This isn't a hypothetical. Every horizontally scaled API faces this immediately. The naive fix — a shared database counter — introduces race conditions that allow limit overruns by a factor equal to your replica count.
The history: Early rate limiters (circa 2008–2012) used MySQL UPDATE counters SET count = count + 1 WHERE count < limit. Under load, this produces deadlocks and incorrect counts due to read-modify-write races. Redis emerged as the canonical solution around 2013, when Salvatore Sanfilippo added the EVAL command allowing atomic Lua execution. This eliminated the race condition entirely for single-node Redis. Cluster mode introduced new distributed consensus challenges that persist today.
First Principles: Why Race Conditions Occur
The fundamental problem is the check-then-act antipattern:
Thread A: Read counter = 99
Thread B: Read counter = 99
Thread A: 99 < 100? Yes. Increment → write 100. Allow request.
Thread B: 99 < 100? Yes. Increment → write 100. Allow request.Both threads allowed a request when only one should have been permitted. The window between read and write is a TOCTOU (Time of Check to Time of Use) race condition.
In distributed systems, this is compounded:
- Network latency means the write from Server A may not be visible to Server B for milliseconds
- Redis replication is asynchronous by default — a primary can accept writes before replicas confirm
- Redis Cluster shards keys across nodes — atomic operations only work within a single shard
Core Mechanics
The Atomicity Requirement
A correct rate limiter requires read-increment-expire as an atomic unit:
[READ current_count]──[INCREMENT]──[SET TTL if new]
↑ ↑
These must be a single indivisible operationWithout atomicity, the window between steps allows races.

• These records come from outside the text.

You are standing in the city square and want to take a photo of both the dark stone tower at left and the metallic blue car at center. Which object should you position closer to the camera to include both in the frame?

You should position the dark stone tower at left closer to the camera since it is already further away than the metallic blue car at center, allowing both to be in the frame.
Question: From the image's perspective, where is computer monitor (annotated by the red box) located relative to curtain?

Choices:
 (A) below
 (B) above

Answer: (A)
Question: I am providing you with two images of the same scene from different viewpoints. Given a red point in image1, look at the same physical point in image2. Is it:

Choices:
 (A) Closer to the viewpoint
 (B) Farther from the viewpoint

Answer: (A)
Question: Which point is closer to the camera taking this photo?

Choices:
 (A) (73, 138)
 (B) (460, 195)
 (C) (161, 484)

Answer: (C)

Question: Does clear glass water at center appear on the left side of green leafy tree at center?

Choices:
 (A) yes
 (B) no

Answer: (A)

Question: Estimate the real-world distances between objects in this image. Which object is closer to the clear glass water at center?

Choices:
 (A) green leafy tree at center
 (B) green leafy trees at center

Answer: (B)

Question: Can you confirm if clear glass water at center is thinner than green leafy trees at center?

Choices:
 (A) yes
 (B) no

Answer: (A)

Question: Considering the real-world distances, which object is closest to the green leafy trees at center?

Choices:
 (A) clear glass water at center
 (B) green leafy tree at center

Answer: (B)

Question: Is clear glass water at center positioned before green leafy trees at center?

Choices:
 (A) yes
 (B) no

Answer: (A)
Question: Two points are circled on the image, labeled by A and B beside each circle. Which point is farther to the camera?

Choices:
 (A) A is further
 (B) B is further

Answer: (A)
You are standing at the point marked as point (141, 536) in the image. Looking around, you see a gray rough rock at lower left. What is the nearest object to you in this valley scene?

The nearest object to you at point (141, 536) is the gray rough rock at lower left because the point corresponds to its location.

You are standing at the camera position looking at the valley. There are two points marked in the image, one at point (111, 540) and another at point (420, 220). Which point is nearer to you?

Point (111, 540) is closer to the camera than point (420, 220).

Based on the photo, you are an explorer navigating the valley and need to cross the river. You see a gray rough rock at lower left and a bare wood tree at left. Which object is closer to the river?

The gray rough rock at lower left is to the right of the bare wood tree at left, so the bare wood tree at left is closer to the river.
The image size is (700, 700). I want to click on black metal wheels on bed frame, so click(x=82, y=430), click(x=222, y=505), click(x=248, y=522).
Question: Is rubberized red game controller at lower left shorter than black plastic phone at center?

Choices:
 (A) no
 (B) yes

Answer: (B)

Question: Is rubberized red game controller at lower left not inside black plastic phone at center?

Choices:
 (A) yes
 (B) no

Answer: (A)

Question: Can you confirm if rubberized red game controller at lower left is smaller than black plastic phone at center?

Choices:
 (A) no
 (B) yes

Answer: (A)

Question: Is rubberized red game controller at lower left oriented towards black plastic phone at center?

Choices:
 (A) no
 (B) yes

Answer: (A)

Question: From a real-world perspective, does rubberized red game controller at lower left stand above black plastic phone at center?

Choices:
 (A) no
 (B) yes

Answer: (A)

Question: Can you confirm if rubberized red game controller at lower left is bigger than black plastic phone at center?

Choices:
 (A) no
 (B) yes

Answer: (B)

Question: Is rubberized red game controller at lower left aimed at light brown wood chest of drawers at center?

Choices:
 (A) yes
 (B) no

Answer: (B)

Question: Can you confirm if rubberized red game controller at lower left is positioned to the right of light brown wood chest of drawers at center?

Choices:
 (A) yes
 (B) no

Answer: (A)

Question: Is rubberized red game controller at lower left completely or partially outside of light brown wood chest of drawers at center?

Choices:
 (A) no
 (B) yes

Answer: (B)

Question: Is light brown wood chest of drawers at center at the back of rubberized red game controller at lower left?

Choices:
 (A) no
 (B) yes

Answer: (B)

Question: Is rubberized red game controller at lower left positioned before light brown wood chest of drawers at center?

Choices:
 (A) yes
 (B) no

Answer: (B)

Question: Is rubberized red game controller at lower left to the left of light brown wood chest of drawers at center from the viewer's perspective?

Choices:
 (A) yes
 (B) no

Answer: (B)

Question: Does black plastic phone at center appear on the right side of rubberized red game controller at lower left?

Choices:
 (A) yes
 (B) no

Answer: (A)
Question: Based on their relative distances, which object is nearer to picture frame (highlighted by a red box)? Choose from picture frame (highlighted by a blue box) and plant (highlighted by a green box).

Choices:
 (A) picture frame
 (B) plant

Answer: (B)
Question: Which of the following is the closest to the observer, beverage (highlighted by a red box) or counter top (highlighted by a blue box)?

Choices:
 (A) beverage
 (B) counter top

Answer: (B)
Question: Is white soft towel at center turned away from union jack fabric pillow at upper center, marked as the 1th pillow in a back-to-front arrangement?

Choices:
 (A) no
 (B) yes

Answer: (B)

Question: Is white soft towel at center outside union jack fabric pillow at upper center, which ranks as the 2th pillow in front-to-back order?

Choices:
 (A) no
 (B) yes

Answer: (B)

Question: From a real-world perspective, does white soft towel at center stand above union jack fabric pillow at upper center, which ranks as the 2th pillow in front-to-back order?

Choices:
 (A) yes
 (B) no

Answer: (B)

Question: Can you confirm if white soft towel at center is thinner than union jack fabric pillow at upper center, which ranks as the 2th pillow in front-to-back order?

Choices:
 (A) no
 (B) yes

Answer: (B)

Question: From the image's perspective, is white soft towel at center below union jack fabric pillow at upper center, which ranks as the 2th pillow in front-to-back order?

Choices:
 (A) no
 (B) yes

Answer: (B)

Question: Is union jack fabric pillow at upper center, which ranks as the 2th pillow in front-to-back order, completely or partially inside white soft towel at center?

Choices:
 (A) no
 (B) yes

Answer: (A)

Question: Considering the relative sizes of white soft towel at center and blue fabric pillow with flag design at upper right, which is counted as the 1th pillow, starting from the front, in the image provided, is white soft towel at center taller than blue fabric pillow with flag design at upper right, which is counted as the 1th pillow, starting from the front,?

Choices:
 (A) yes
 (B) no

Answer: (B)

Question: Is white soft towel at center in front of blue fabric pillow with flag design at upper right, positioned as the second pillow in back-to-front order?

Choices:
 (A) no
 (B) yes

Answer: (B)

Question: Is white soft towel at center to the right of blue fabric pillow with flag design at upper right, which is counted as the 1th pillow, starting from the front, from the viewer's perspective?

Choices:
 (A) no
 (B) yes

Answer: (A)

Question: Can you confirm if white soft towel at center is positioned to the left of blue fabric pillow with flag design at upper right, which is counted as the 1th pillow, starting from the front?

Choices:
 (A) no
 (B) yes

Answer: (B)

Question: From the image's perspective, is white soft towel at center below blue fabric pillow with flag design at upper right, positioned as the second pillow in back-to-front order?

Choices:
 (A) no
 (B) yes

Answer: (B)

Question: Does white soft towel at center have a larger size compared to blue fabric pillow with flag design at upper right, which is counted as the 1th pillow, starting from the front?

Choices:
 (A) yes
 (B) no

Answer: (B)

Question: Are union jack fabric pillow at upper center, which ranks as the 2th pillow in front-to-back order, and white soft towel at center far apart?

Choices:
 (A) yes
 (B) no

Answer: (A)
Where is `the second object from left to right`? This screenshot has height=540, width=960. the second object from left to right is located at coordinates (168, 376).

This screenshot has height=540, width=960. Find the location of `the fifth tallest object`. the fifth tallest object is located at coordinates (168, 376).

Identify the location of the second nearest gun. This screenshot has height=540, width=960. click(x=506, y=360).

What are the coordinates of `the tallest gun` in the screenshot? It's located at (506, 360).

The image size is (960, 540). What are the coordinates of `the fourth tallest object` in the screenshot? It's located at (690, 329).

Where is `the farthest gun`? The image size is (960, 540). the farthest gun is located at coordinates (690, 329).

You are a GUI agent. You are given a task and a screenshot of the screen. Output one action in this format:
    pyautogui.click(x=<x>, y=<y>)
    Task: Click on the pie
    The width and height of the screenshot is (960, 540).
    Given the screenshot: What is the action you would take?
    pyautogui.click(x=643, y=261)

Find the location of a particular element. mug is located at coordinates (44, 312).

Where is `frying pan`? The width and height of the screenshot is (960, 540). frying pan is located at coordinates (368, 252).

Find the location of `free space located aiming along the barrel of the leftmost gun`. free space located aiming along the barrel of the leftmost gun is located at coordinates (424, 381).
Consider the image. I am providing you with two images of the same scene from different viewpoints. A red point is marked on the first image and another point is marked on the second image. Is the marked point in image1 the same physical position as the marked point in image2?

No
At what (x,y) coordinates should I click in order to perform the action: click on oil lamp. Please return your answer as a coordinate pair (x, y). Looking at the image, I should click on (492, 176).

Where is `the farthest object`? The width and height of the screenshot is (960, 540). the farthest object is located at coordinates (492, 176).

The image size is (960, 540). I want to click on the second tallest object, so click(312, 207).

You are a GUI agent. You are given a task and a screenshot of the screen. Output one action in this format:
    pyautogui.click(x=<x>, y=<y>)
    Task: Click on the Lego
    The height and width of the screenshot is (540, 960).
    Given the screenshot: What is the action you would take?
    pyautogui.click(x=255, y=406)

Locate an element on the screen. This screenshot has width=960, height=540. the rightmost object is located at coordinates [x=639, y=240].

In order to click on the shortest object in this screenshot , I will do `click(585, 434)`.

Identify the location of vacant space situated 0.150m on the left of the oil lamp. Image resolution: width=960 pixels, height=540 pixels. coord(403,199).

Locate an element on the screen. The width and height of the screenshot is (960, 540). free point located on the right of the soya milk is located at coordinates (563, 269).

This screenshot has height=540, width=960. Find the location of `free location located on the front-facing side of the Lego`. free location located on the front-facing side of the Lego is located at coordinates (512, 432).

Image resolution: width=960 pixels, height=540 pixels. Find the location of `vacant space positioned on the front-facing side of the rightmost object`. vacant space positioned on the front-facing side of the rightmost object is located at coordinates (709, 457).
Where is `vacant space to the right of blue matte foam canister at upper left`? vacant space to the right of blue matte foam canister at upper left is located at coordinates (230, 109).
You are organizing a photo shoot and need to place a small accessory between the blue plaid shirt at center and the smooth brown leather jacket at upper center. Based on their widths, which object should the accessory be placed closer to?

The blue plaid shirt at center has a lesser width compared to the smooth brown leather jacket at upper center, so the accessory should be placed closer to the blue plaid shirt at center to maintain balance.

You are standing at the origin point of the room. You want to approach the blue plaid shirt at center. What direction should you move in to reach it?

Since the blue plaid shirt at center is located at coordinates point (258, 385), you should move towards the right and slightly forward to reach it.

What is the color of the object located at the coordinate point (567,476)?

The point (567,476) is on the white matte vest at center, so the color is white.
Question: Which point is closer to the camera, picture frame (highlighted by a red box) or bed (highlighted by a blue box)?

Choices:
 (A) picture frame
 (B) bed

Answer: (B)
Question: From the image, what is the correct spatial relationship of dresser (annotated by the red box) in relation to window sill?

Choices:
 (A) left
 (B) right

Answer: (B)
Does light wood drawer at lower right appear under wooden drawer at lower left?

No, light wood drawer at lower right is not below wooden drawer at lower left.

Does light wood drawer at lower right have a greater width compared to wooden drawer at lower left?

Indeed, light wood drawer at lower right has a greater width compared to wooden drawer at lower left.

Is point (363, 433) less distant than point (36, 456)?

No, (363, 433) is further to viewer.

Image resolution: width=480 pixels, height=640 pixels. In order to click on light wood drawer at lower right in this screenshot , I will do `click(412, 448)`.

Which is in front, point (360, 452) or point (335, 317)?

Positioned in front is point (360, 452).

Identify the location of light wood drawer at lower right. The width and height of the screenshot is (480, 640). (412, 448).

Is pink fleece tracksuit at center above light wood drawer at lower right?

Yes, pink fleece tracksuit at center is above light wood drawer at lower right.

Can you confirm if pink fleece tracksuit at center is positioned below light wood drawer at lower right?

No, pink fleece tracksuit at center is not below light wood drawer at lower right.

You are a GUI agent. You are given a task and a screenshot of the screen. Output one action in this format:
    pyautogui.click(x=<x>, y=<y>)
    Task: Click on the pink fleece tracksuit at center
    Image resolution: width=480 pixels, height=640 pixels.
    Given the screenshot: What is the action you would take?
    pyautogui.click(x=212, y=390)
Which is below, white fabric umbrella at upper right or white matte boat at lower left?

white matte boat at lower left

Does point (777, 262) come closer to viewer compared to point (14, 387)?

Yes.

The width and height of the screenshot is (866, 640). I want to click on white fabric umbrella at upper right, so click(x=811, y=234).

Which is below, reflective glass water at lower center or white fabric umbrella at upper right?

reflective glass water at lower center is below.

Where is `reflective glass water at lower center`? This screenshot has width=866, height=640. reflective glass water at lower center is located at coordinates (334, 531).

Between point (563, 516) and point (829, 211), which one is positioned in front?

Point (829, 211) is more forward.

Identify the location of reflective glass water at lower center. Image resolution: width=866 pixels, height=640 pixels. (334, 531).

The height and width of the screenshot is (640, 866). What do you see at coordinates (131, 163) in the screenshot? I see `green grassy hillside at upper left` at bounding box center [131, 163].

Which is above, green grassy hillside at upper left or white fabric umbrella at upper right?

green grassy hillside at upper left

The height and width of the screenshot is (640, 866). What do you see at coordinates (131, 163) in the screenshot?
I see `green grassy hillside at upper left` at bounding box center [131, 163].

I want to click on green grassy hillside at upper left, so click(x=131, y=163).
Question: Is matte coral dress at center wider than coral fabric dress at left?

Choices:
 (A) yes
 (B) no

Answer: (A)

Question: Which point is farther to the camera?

Why INCR + EXPIRE is Still Broken
A common naive implementation:
INCR key # returns new count
EXPIRE key 60 # set 1-minute windowRace condition: Between INCR and EXPIRE, another process can INCR the key. If the first process crashes before EXPIRE, the key lives forever. If a key already has an expiry set, calling EXPIRE resets it — so concurrent requests extend each other's windows.
Lua Scripting: The Correct Solution
Redis EVAL executes Lua scripts atomically. The Redis server is single-threaded for command execution — a Lua script runs to completion without interruption. This is the only way to guarantee atomicity for multi-step operations in Redis.
Implementation
Fixed Window Counter (Lua)
-- fixed_window.lua
-- KEYS[1] = rate limit key (e.g., "rl:user:123:2024010112")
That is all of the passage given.